On Wed, May 23, 2018 at 1:40 AM, Jan Kara <jack@xxxxxxx> wrote:
> On Tue 22-05-18 07:39:57, Dan Williams wrote:
>> In support of enabling memory_failure() handling for filesystem-dax
>> mappings, set ->index to the pgoff of the page. The rmap implementation
>> requires ->index to bound the search through the vma interval tree. The
>> index is set and cleared at dax_associate_entry() and
>> dax_disassociate_entry() time respectively.
>>
>> Cc: Jan Kara <jack@xxxxxxx>
>> Cc: Christoph Hellwig <hch@xxxxxx>
>> Cc: Matthew Wilcox <mawilcox@xxxxxxxxxxxxx>
>> Cc: Ross Zwisler <ross.zwisler@xxxxxxxxxxxxxxx>
>> Signed-off-by: Dan Williams <dan.j.williams@xxxxxxxxx>
>> ---
>>  fs/dax.c |   11 ++++++++---
>>  1 file changed, 8 insertions(+), 3 deletions(-)
>>
>> diff --git a/fs/dax.c b/fs/dax.c
>> index aaec72ded1b6..2e4682cd7c69 100644
>> --- a/fs/dax.c
>> +++ b/fs/dax.c
>> @@ -319,18 +319,22 @@ static unsigned long dax_radix_end_pfn(void *entry)
>>       for (pfn = dax_radix_pfn(entry); \
>>                       pfn < dax_radix_end_pfn(entry); pfn++)
>>
>> -static void dax_associate_entry(void *entry, struct address_space *mapping)
>> +static void dax_associate_entry(void *entry, struct address_space *mapping,
>> +             struct vm_area_struct *vma, unsigned long address)
>>  {
>> -     unsigned long pfn;
>> +     unsigned long size = dax_entry_size(entry), pfn, index;
>> +     int i = 0;
>>
>>       if (IS_ENABLED(CONFIG_FS_DAX_LIMITED))
>>               return;
>>
>> +     index = linear_page_index(vma, address & ~(size - 1));
>>       for_each_mapped_pfn(entry, pfn) {
>>               struct page *page = pfn_to_page(pfn);
>>
>>               WARN_ON_ONCE(page->mapping);
>>               page->mapping = mapping;
>> +             page->index = index + i++;
>>       }
>>  }
>
> Hum, this just made me think: How is this going to work with XFS reflink?
> In fact is not the page->mapping association already broken by XFS reflink?
> Because with reflink we can have two or more mappings pointing to the same
> physical blocks (i.e., pages in DAX case)...

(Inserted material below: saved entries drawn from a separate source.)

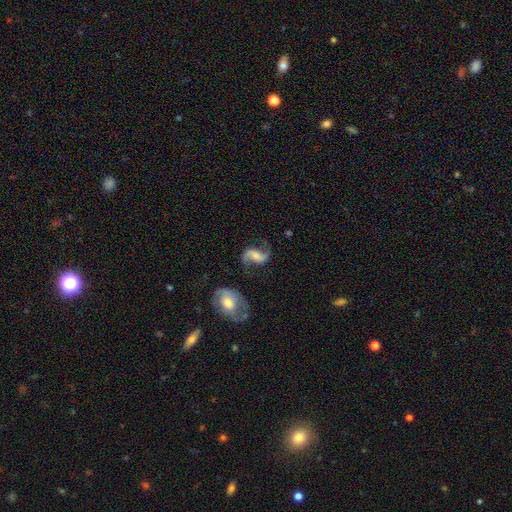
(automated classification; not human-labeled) featured or disk 86%, smooth 8%, star or artifact 5%. Down the decision tree: edge-on disk — no (98%); bar — weak (41%); spiral arms — yes (96%); spiral arm count — 2 (93%); spiral winding — loose (67%); bulge size — moderate (40%); merging — none (69%).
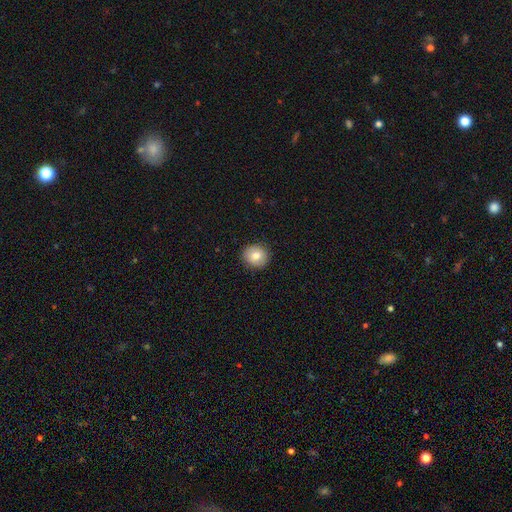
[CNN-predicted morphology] smooth 79%, featured or disk 12%, star or artifact 9%. Down the decision tree: how rounded — round (86%); merging — none (89%).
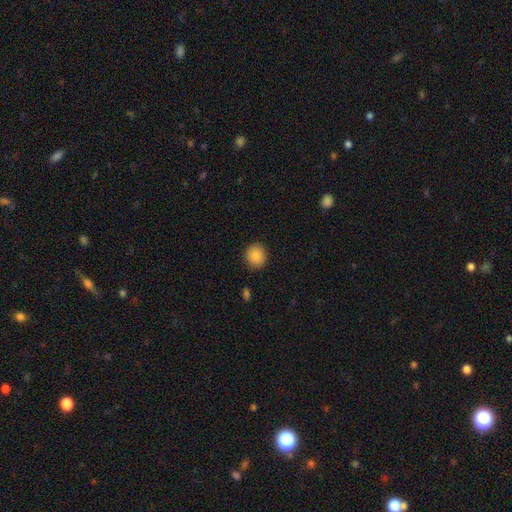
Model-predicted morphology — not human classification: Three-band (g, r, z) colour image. It shows a smooth galaxy with no disk features (86%) that is round (85%). Merging: none (89%).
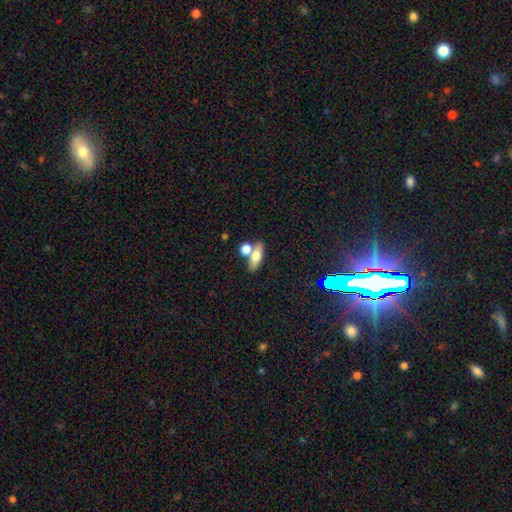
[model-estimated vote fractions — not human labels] smooth-or-featured: smooth: 64% | featured or disk: 26% | star or artifact: 9%
  how-rounded: in between: 61% | cigar-shaped: 29% | round: 10%
  merging: none: 52% | merger: 35% | minor disturbance: 10% | major disturbance: 4%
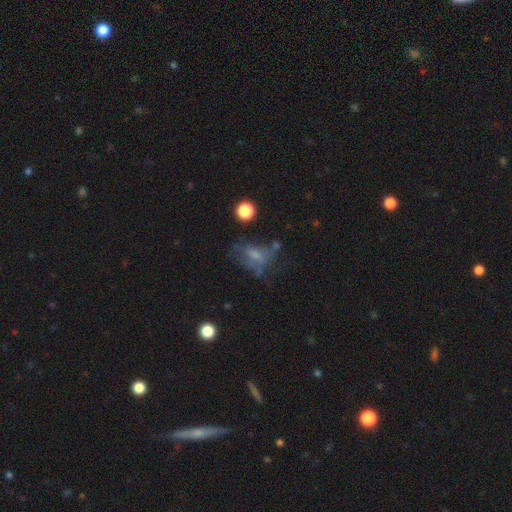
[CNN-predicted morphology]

Good question. I assume we are ok in the non-DAX reflink case because
rmap of failing / poison pages is only relative to the specific page
cache page for a given inode in the reflink. However, DAX would seem
to break this because we only get one shared 'struct page' for all
possible mappings of the physical file block. I think this means for
iterating over the rmap of "where is this page mapped" would require
iterating over the other "sibling" inodes that know about the given
physical file block.

As far as I can see reflink+dax would require teaching kernel code
paths that ->mapping may not be a singular relationship. Something
along the line's of what Jerome was presenting at LSF to create a
special value to indicate, "call back into the filesystem (or the page
owner)" to perform this operation.

In the meantime the kernel crashes when userspace accesses poisoned
pmem via DAX. I assume that reworking rmap for the dax+reflink case
should not block dax poison handling? Yell if you disagree.